McNeese is one of the universities that’s least in need of maintenance. Still, it has $28 million in deferred repairs. Grambling, Southeastern and UL-Monroe are at the other end of the spectrum, with each having put $50 million in repairs on hold.

And Then There’s That

If you’re not an LSU alum, you may not know that one of the things LSU has done to deal with its budget cuts is to change the campus newspaper — The Reveille — from a daily paper to a weekly. As someone who grew up in a journalistic family, I can affirm that it always stings quite a bit when a publication has to make the transition from daily to weekly.

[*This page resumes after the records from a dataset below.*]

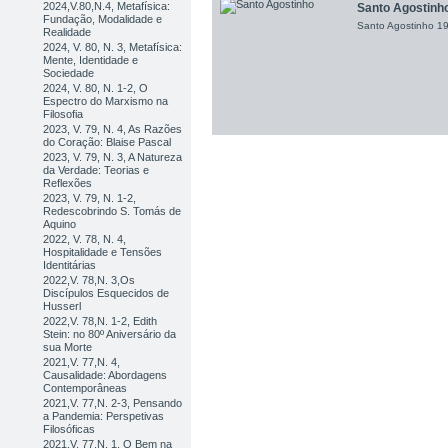
2024,V.80,N.4, Metafísica:
Santo Agostinh
Fundação, Modalidade e
Santo Agostinho 19
Realidade
2024, V. 80, N. 3, Metafísica:
Mente, Identidade e
Sociedade
2024, V. 80, N. 1-2, O
Espectro do Marxismo na
Filosofia
2023, V. 79, N. 4, As Razões
do Coração: Blaise Pascal
2023, V. 79, N. 3, A Natureza
da Verdade: Teorias e
Reflexões
2023, V. 79, N. 1-2,
Redescobrindo S. Tomás de
Aquino
2022, V. 78, N. 4,
Hospitalidade e Tensões
Identitárias
2022,V. 78,N. 3,Os
Discípulos Esquecidos de
Husserl
2022,V. 78,N. 1-2, Edith
Stein: no 80º Aniversário da
sua Morte
2021,V. 77,N. 4,
Causalidade: Abordagens
Contemporâneas
2021,V. 77,N. 2-3, Pensando
a Pandemia: Perspetivas
Filosóficas
2021,V. 77,N. 1, O Bem na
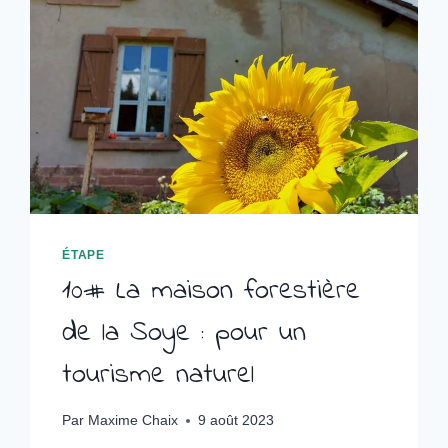
ÉCONOMIE
DU
DON
ÉTAPE
10# La maison forestière
de la Soye : pour un
tourisme naturel
Par
Maxime Chaix
9 août 2023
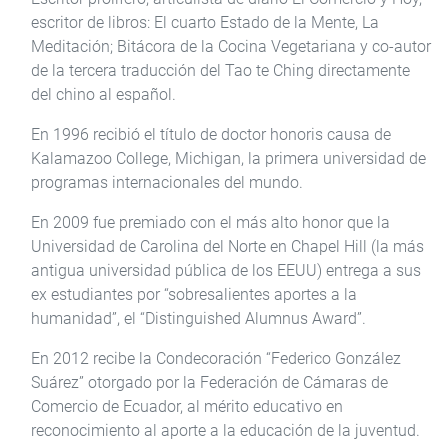
escritor de libros: El cuarto Estado de la Mente, La
Meditación; Bitácora de la Cocina Vegetariana y co-autor
de la tercera traducción del Tao te Ching directamente
del chino al español.
En 1996 recibió el título de doctor honoris causa de
Kalamazoo College, Michigan, la primera universidad de
programas internacionales del mundo.
En 2009 fue premiado con el más alto honor que la
Universidad de Carolina del Norte en Chapel Hill (la más
antigua universidad pública de los EEUU) entrega a sus
ex estudiantes por “sobresalientes aportes a la
humanidad”, el “Distinguished Alumnus Award”.
En 2012 recibe la Condecoración “Federico González
Suárez” otorgado por la Federación de Cámaras de
Comercio de Ecuador, al mérito educativo en
reconocimiento al aporte a la educación de la juventud.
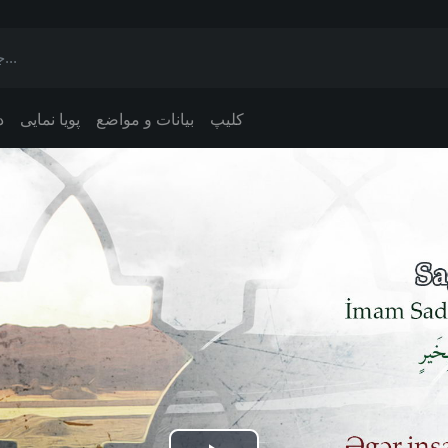
کلیپ
بیانات و مواضع
پویا نمایی
د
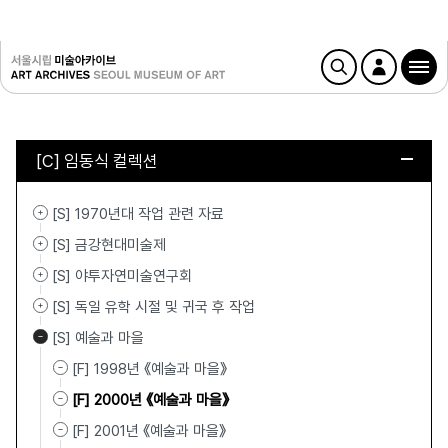
[C] 임동식 컬렉션
[S] 1970년대 작업 관련 자료
[S] 금강현대미술제
[S] 야투자연미술연구회
[S] 독일 유학 시절 및 귀국 후 작업
[S] 예술과 마을
[F] 1998년 《예술과 마을》
[F] 2000년 《예술과 마을》
[F] 2001년 《예술과 마을》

In a recent editorial, student Christopher Godail explained why it might be prudent for The Reveille to print even fewer editions than it does. He noted that the newspaper’s pre-Mardi Gras edition hit the stands Feb. 23 — just two days before the university’s Mardi Gras’ holiday began. A conservative estimate would be that half the student body had already gone home. Godail imagined that most of the newspapers would simply sit in the racks untouched until they’re finally replaced by the next edition.

Godail said he felt students no longer used The Reveille as a source of information. That’s in keeping with nationwide trends in this cyber era. Still, said Godail, he was “proud” to work for the newspaper.

While campus newspapers can be valuable sources of information, their primary value is probably as a laboratory where writers can learn their trade before they have to deal with the often competitive, and sometimes cutthroat, world of newspaper journalism. Roger Ebert and Hugh Hefner both worked for the student paper at my alma mater The University of Illinois. Both were able to hit the ground running after graduation and wound up becoming the preeminent national figures in their very different types of journalism.

Godail is a junior, so we should be able to see pretty soon whether he decides to use his appreciable journalistic skills in the state of Louisiana after he graduates.

‘I Have A Lot Of Talents’

In Lafayette, Kelon George has started a restaurant review blog. This is newsworthy because Kelon is 9.

In his review of Lafayette’s Agave restaurant, Kelon concluded that the cheese detracted from the refried beans; the rice was too soggy; the tortilla chips were too thick and some of the chicken in his quesadilla was burnt. Still, he gave the venue 3.5 stars out of 5, on the grounds that the tasty salsa was a strong compensating factor; the presentation of the food was attractive; and the restaurant was unusually clean.

Like many youths who start writing when they’re very young, Kelon has an abundance of energy and self-confidence. Last year, he put together a lemonade stand that he called Kelonade; with it he raised $500 for his church.

He told the Daily Advertiser, “I have a lot of talents. I don’t know what I want to do just yet, but I’ll figure it out.” Imagine having 10 years to figure out what you want to do when you grow up.

At the time of this writing, Kelon’s restaurant blog, which he calls “Kritic,” had 500 views. That number will go up dramatically now that the Daily Advertiser has published a story about his blog.